With this plugin, Svelte components can now be directly imported and consumed.

import "./sveltePlugin.ts";
import MySvelteComponent from "./component.svelte";

console.log(mySvelteComponent.render());

Reading Bun.build's config

Plugins can read and write to the build config with build.config.

Bun.build({
  entrypoints: ["./app.ts"],
  outdir: "./dist",
  sourcemap: "external",
  plugins: [
    {
      name: "demo",
      setup(build) {
        console.log(build.config.sourcemap); // "external"
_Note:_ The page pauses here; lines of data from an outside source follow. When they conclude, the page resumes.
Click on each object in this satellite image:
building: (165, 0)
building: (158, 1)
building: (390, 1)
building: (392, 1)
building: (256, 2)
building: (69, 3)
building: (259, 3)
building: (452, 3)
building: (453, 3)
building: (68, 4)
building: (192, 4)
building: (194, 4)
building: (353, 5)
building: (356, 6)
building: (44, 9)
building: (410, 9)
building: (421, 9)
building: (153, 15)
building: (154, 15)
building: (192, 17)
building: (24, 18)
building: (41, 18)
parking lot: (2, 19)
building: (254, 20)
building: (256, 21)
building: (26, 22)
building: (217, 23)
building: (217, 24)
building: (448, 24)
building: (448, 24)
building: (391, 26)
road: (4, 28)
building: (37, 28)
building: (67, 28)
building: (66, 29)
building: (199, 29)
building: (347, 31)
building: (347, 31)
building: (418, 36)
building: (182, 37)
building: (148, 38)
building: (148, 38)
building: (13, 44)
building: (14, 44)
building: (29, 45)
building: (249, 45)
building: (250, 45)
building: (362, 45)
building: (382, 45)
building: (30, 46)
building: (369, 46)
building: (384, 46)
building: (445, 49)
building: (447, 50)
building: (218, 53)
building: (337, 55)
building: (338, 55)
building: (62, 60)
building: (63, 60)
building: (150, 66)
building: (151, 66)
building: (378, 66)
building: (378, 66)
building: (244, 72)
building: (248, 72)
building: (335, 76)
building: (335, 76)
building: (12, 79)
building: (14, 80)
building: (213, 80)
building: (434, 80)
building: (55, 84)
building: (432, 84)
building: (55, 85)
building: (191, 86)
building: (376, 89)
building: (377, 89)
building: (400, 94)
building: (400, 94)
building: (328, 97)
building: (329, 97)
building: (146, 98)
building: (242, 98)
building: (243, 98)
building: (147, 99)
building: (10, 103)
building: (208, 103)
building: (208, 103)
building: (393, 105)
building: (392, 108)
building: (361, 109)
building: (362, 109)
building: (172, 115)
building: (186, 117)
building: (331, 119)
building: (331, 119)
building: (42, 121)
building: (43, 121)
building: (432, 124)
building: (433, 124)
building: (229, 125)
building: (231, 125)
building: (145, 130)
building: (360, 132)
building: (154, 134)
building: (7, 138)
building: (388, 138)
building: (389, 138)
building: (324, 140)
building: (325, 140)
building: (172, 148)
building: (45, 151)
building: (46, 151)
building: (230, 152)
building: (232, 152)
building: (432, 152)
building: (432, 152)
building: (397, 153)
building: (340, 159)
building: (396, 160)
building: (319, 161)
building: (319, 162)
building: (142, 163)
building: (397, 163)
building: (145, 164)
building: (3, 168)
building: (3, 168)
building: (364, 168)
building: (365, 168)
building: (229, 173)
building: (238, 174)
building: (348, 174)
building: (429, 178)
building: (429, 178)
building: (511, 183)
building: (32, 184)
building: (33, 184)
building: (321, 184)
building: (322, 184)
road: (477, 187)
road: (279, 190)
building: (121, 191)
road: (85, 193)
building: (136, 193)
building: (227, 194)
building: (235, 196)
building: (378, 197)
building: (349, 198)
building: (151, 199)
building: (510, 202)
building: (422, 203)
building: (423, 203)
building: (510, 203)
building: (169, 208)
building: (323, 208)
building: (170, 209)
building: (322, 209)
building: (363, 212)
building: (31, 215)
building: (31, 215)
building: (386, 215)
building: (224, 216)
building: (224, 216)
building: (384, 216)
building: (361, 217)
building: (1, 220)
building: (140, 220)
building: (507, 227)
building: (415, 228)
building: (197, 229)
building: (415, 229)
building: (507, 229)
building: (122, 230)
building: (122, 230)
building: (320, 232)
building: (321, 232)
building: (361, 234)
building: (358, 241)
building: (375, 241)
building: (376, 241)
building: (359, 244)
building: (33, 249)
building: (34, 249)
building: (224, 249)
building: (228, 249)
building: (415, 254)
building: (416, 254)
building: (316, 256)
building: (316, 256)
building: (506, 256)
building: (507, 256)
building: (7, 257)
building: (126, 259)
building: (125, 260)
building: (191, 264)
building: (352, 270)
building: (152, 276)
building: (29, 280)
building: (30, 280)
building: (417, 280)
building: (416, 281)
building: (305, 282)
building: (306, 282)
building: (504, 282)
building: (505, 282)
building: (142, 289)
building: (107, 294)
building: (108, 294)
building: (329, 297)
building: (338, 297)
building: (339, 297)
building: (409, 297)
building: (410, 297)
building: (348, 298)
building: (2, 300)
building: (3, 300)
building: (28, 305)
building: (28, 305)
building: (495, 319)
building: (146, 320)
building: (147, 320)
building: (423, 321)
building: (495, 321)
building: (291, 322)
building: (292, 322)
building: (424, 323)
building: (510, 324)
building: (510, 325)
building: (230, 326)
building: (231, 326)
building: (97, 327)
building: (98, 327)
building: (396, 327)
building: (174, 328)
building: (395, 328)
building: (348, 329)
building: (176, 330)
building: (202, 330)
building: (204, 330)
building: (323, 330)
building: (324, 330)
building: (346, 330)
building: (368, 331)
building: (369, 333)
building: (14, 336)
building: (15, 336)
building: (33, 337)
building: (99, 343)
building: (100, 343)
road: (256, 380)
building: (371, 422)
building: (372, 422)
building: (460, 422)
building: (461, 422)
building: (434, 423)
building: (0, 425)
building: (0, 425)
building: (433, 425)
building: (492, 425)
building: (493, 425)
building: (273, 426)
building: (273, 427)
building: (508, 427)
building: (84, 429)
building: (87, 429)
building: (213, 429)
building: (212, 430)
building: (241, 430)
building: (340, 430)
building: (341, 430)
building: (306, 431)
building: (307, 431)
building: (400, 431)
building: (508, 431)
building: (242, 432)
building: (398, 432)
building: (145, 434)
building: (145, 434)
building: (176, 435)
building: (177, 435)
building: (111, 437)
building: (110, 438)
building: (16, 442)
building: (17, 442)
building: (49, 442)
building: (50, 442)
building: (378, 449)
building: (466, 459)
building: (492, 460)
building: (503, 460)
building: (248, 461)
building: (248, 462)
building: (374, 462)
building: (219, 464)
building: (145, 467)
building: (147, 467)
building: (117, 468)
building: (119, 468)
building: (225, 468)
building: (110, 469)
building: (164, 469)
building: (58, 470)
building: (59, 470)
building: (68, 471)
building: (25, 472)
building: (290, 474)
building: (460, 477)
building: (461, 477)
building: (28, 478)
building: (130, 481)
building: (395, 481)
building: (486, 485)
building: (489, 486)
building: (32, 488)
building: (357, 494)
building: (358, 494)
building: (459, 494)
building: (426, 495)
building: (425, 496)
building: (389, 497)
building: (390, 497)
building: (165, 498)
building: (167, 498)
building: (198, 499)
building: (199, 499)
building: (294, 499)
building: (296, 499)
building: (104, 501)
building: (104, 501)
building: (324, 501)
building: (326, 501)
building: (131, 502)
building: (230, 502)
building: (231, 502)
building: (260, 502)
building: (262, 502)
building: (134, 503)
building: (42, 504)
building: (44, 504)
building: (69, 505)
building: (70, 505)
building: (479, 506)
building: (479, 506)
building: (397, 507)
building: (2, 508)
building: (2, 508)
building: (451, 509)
        build.config.minify = true; // enable minification

        // `plugins` is readonly
        console.log(`Number of plugins: ${build.config.plugins.length}`);
      },
    },
  ],
});

Reference

namespace Bun {
  function plugin(plugin: { name: string; setup: (build: PluginBuilder) => void }): void;
}

type PluginBuilder = {
  onResolve: (
    args: { filter: RegExp; namespace?: string },
    callback: (args: { path: string; importer: string }) => {
      path: string;
      namespace?: string;
    } | void,
  ) => void;
  onLoad: (
    args: { filter: RegExp; namespace?: string },
    callback: (args: { path: string }) => {
      loader?: Loader;
      contents?: string;
      exports?: Record<string, any>;
    },
  ) => void;
  config: BuildConfig;
};

type Loader = "js" | "jsx" | "ts" | "tsx" | "json" | "toml" | "object";

The onLoad method optionally accepts a namespace in addition to the filter regex. This namespace will be be used to prefix the import in transpiled code; for instance, a loader with a filter: /\.yaml$/ and namespace: "yaml:" will transform an import from ./myfile.yaml into yaml:./myfile.yaml.